3度目のオリンピックでついに金メダルを獲得、しかも史上最高と言える高難度の構成を見せて観る者をひきつけた男子ハーフパイプでの平野歩夢。女子ハーフパイプで銅メダルを獲得した冨田せな、女子ビッグエアで銅メダルを獲得し冬季大会では日本女子最年少メダリストとなった村瀬心椛・・・。
でも、スノーボードが伝えたのは、メダリストたちの活躍だけではなかった。
2月15日、村瀬が銅メダルを獲得したビッグエア決勝で、海外でも注目された場面があった。岩渕麗楽のパフォーマンスと、岩渕をめぐって起きた光景だ。
岩渕が暫定4位で迎えた最後の3回目で技を繰り出した瞬間、大きな歓声が起こった。それは女子では誰も成功した者のいない「トリプルアンダーフリップ」だった。しっかり回転したものの、着地したあとにバランスを崩したため、成功とはならなかった。逆転での表彰台はかなわなかった。
そのすぐあと、思いがけないことが起こった。海外の選手たちが岩渕のもとに来ると、岩渕を称えたのだ。選手たちの中で、笑顔の岩渕がいた。
岩渕にとって、北京は平昌に続く2度目のオリンピック。4年前、4位とメダルにあと一歩の成績を残し、「今度こそは」という思いで迎えた試合だった。2大会連続の4位に、満足することはできなかった。

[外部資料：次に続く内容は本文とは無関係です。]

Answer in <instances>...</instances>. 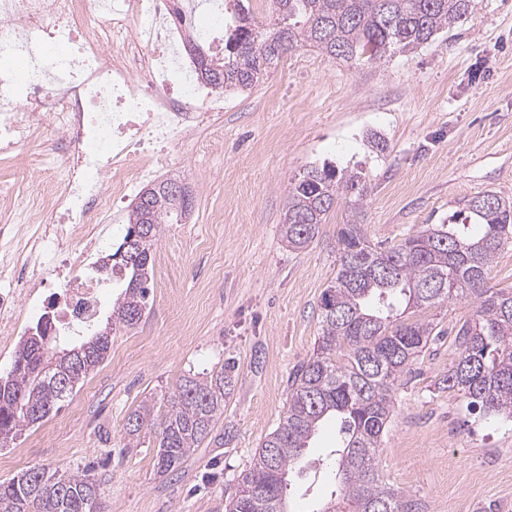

「順位を変えることができなかったのは、すごい悔しくて・・・」
それでも皆に称えられたことは強く心に残った。
「すごいびっくりしました。正直、スタートに立った時点では私だけの挑戦かなと思っていたけど、実際に終わったら、あんなにみんなほめてくれたり、声をかけてくれて、すごいうれしいなと、いい環境にいさせてくれていると思いました」
スタート前だったためその輪には加わっていなかったが、優勝したアナ・ガサーもこう語っている。
「スタート台から見ていましたが、感動しました。みんなの背中を押してくれて、進化を引っ張ってくれたのです。尊敬しています」
スノーボードには、結果とはまた別に、オリジナリティを尊ぶ、ひらたく言えば「かっこいい」ことをした選手に敬意が集まる、率直に称賛するカルチャーがあるという。